__DIRECTIVE__: Copy the lines of the material starting at the line containing "Неисправности духового шкафа" and ending at the line containing "Подробнее →", substituting "Не выключается" for "Не включается" and leaving everything else unchanged. Give only those lines.

__PROVIDED RECORDS__:
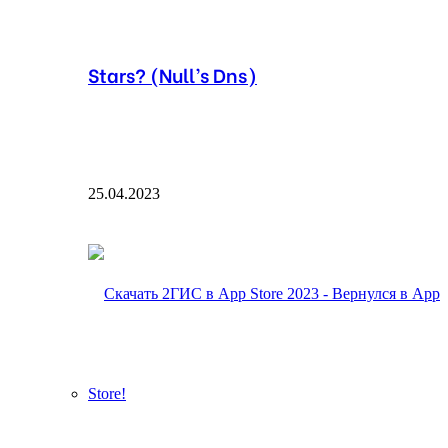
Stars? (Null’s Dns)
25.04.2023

==

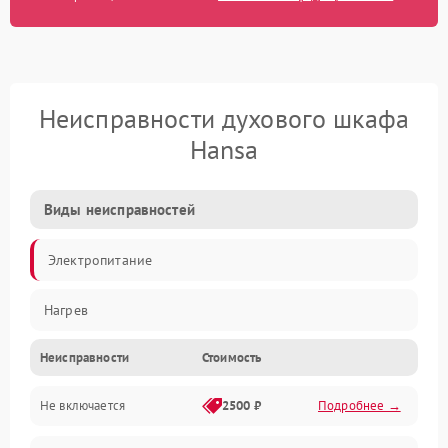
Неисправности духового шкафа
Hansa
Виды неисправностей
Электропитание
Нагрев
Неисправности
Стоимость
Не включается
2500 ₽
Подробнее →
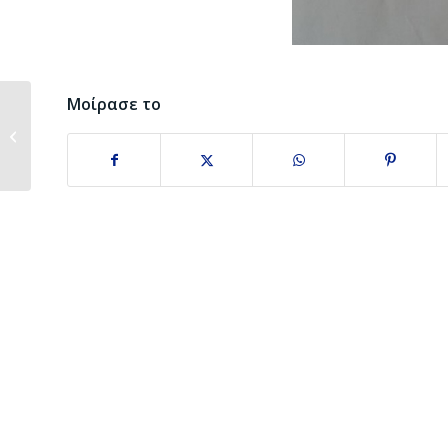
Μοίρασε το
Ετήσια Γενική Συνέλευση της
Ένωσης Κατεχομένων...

==

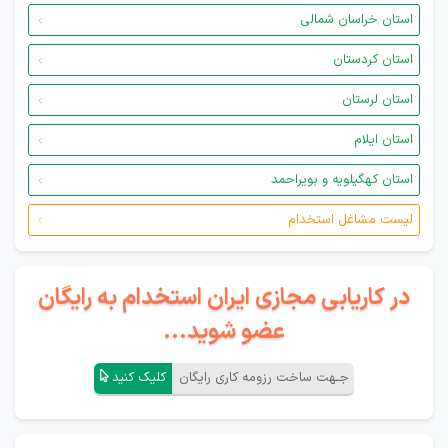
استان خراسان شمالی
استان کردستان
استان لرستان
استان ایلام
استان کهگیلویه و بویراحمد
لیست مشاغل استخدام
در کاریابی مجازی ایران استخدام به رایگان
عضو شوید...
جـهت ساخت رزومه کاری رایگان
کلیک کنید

__SOLUTION__:
Неисправности духового шкафа
Hansa
Виды неисправностей
Электропитание
Нагрев
Неисправности
Стоимость
Не выключается
2500 ₽
Подробнее →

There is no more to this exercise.